Deputy Police Chief Sarabjit Singh refused to let Khalsa, three senior priests, and about 20 other people head for the Golden Temple because of shooting between Sikh freedom fighters and police reinforced by “Black Cat” Commandos.

“If you insist, then you are under arrest”, Singh told Khalsa and his followers.

Singh said Jasbir Singh Khalsa had insisted on going to the temple to talk to separatist gunmen barricaded inside despite bursts of fire that echoed around the Complex.

Khalsa, along with three other senior priests and about 20 others, was put on a bus and taken to the nearest police station, Singh said.

Khalsa was making a trip when Monday’s battle erupted and had been trying to get back inside the temple since he returned to Amritsar on Tuesday.

He told reporters earlier he had to get back inside to “preserve the dignity of the Harmandir Sahib”, the holiest shrine in the temple complex of white marble and golden roofs.

Khalsa said he would make “any sacrifice necessary” to return.

Police said they believed the temple contained only gunmen seeking an independent homeland they call Khalistan — “the land of the pure” — and their supporters.

Gunmen inside told reporters they were prepared to die and take cyanide capsules rather than be taken alive.

Eight hundred people, mostly priests and pilgrims, fled the temple on Tuesday after being trapped by the battle for a day.

The fighting halted the constant chanting of prayers and reading of Holy Scriptures in the white marble complex with its golden roofs.

Now, the temple echoes with intermittent gunshots between security forces and Sikh militants, who are demanding an independent homeland in the prosperous northern state of Punjab.

The Sikh freedom fighters told reporters inside the temple they would fight to the death.

“We are ready for the Commandos.
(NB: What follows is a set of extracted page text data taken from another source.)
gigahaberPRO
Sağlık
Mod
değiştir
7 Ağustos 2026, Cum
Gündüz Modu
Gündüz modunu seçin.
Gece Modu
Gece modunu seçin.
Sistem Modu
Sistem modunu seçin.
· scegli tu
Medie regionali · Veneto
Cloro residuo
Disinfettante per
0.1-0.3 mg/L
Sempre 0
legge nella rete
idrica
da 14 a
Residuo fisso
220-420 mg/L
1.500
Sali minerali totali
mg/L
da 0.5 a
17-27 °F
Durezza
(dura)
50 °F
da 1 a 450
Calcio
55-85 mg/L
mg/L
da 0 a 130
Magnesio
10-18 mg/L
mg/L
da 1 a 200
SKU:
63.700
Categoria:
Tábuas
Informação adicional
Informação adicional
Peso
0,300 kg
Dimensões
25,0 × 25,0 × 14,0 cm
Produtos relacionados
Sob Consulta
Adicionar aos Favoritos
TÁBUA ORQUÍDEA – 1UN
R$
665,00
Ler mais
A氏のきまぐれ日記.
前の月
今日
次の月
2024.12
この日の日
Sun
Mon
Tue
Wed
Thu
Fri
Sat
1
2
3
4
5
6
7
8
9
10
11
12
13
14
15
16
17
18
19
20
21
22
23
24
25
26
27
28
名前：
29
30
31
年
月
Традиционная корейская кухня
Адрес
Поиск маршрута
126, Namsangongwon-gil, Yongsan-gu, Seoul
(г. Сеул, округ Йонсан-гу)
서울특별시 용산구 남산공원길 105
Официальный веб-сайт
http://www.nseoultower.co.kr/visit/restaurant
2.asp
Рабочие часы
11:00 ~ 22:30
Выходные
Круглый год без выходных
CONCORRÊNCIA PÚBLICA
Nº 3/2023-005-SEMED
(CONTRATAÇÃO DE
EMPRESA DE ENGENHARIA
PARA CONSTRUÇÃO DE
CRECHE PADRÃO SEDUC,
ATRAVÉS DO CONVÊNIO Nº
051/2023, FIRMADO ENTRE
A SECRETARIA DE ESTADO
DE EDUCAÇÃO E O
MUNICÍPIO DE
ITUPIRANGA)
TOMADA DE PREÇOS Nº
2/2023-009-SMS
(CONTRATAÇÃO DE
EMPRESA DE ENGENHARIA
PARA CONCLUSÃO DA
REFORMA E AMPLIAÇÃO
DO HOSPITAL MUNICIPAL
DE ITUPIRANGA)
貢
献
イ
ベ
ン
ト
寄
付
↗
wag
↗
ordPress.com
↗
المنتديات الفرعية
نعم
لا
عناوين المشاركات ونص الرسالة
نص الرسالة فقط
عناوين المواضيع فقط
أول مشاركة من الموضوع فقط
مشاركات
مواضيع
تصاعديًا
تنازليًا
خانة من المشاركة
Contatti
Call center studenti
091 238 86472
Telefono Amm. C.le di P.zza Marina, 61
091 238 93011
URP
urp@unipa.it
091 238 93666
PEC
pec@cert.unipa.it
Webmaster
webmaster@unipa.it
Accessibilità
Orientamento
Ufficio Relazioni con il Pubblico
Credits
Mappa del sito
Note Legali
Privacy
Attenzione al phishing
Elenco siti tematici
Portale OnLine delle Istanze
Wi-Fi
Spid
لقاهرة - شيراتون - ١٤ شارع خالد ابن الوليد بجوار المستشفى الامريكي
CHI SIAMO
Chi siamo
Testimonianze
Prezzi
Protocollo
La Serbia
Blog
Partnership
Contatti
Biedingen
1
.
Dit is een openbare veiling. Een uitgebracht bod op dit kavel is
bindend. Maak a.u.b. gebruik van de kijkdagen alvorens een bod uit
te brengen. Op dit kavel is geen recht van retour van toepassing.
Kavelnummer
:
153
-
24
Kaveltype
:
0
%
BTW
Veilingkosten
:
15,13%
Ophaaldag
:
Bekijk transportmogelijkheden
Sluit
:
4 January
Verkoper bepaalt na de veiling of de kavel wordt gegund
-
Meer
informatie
We will not take it lying down”, said Jagir Singh, spokesman of a Committee directing the struggle for an independent homeland Sikhs call Khalistan, “Land of the Pure”.

“They have fired at Harmandir Sahib and they will begivena very fitting reply,” he said of the holiest shrine in the complex.

Police have said the freedom fighters are running short of food and that the temple kitchen had been closed, but journalists saw no sign of want when they visited the temple on Thursday during a lull in the fighting. Kitchen staff said they had plenty of food and were cooking it for the gunmen.

The leaders, identified by the police as on their most wanted list, are inside the temple, one has his wife and two children with him, The police strategy appears to be to starve the freedom fighters into submission, but the police admit they cannot be sure of preventing supplies reaching them through the maze of narrow streets and secret passageways surrounding the Complex.